Google the Millennial Generation. Do it. After the Wikipedia and research center articles about how we may-or-may-not-have taken over the Baby Boomer generation as the largest to date (a happy thank you to young immigrants for that one) comes the gauntlet. Apparently we’re narcissists, socialists, communists, even socialists and communists according to the writers who were never exposed to the outside of a Wal-Mart Supercenter. We are liars and cheats and dirty, filthy sluts. We are lazy. We are entitled. We are far too addicted to technology. We are responsible for the breakdown of the American family (and I’m not going to link any of this shit because that would require me to spend several minutes of my life providing free advertising to people who write about how I’m going to Hell, so you will have to Google all of that too).

Chances are you were surprised by none of these accusations. You’ve heard them all before. How could anyone avoid them? I shouldn’t be surprised, though, because if my generation is the entitled generation, the Baby Boomer generation is the tell everyone around them that they’re entitled generation. I recognize the introduction of a tangent here, but you people spend your time blaming us for the woes of the world and we are all unemployed. I can’t afford to do any structural damage to society. I can’t even afford my electric bill. But, I digress.

The point of reminding all 20-or-so of my followers of this is to say to every other generation, with love, to go fuck yourselves.

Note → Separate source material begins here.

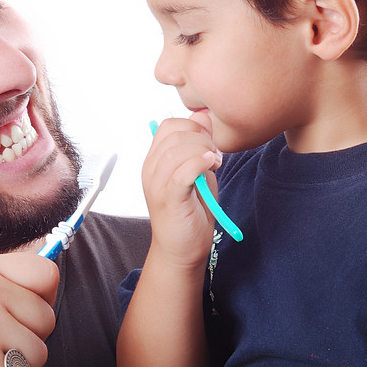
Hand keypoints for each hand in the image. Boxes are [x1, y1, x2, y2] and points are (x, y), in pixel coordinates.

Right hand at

Seriously. Fuck you. You have managed to manhandle the nomenclature of the most diverse, creative and educated generation thus far into one giant lump with the word “worthless” stamped on its forehead. What the hell did we ever do to you, aside from being born?

I don’t know what happened. I think that maybe the leaders of the media world all babysat the same little shithead in the late 80s, and then decided that we were all little shitheads. But, the problem with this is that most of the millennials who breathe air and pay taxes aren’t little shitheads at all. In fact, we don’t have the energy to be nearly as bratty as you say we are because I don’t know anyone my age who isn’t relentlessly paddling a canoe through Anxiety River while loaded down with a hundred pounds (read: thousand dollars) in debt.

Except wait, you told everyone we were unable to function well in the workplace because we are all a bunch of assholes, so no paddles (read: employment that pays above minimum wage). And we can’t really afford to make sizable investments, so no canoe (read: house, savings account). Oh, and all of our parents are about to retire. After which they will get old and need to be taken care of until they die, so let’s go ahead and say it’s raining.

If you didn’t catch onto my subtle metaphoric illustration, we’re drowning. We aren’t the entitled generation. We are the fucked generation.

I know this is also a generalization, and I’m not trying to be a hypocrite. But I don’t know anyone near my age who is comfortable with where they are now or confident they will be in the next five years, and I have a lot of friends. I also live in the Midwest, so if I can’t make a living nobody can. My rent is literally $325.00 a month and I still cry myself to sleep three times a week. Look what you useless-behind-a-computer nitwits are doing to me.

I typically advise myself not to write a rant-driven piece that has no real purpose, so let me leave you with a call to action: understand that we’re doing the best we can with what you gave us. And, if you’re wondering, what you gave us is pretty bleak.

And if you can’t say anything helpful… how does that saying go? Oh yeah, old people should be seen and not heard.